I’m working on iOS, so series 5 and 6 GPUs. I’m wondering about a possible optimisation opportunity for an image processing system I’ve written.

At the moment, the rendering happens in 2 passes, using 2 separate shaders, all in lowp or mediump. Those passes are actually separate but could be done in parallel.

However, the recent disclosers about the ALU layouts got me thinking. There’s a mix of 16 and 32 bit ALUs. If I combined my 2 render passes into 1 shader, I could handle 1 pass in low or mediump, and the other in highp. Since they’re completely separable, they could run in parallel.

So, the question is, how well would that actually work, from the shader side at least? I think it mainly comes down to this question: is it likely the compiler is adapting my current shader so it runs on both 16/32bit ALUs?

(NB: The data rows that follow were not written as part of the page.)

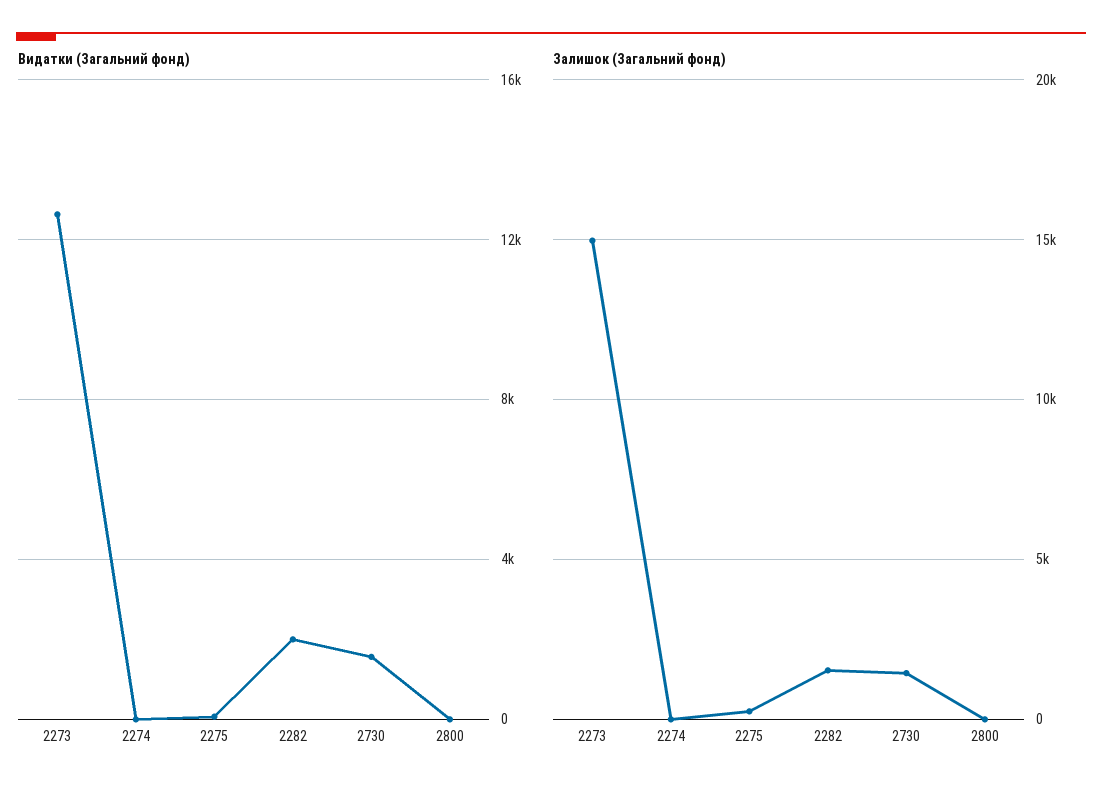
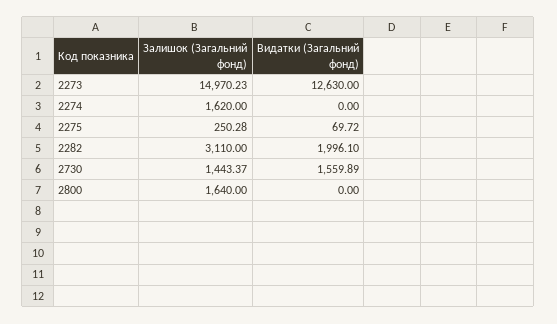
  {
    "Видатки (Загальний фонд)": {
      "2273": 12630,
      "2274": 0,
      "2275": 69.72,
      "2282": 1996.1,
      "2730": 1559.89,
      "2800": 0
    },
    "Залишок (Загальний фонд)": {
      "2273": 14970.23,
-     "2274": 0,
+     "2274": 1620,
      "2275": 250.28,
-     "2282": 1500,
+     "2282": 3110,
      "2730": 1443.37,
-     "2800": 0
+     "2800": 1640
    }
  }

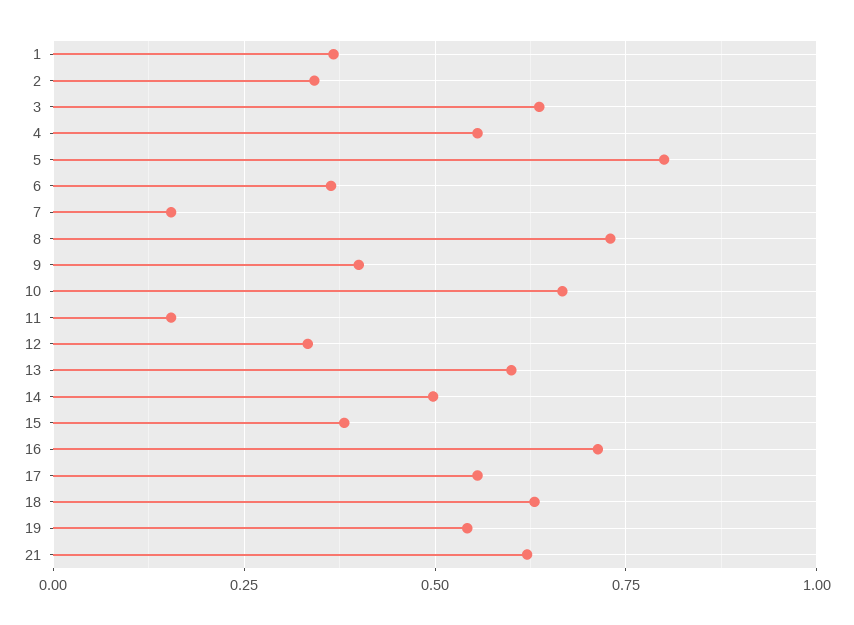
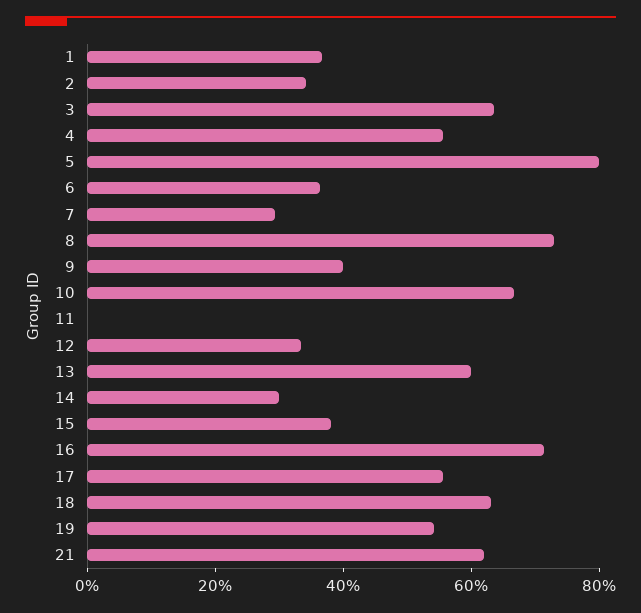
  {
    "1": 0.375,
    "2": 0.35,
    "3": 0.625,
    "4": 0.55,
    "5": 0.8,
    "6": 0.375,
-   "7": 0.15,
+   "7": 0.3,
    "8": 0.725,
    "9": 0.4,
    "10": 0.675,
-   "11": 0.15,
+   "11": 0,
    "12": 0.325,
    "13": 0.6,
-   "14": 0.5,
+   "14": 0.3,
    "15": 0.375,
    "16": 0.725,
    "17": 0.55,
    "18": 0.625,
    "19": 0.55,
    "21": 0.625
  }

If it’s already filling the pipeline well, it’s going to be a net loss I’m sure, but if the 32bit ALUs are currently sitting empty it could be a big win.

Any hints on how that might play out would be welcome :slight_smile:

Hi Chris,

In Series6 and Series6XT, the pipelines can only take one precision path at a given point in time, i.e. it’s not possible to process F32 & F16 work during the same cycle. The reason for this is that there is shared hardware logic between the different precision paths.



Thanks Joe, that answers it. Makes perfect sense.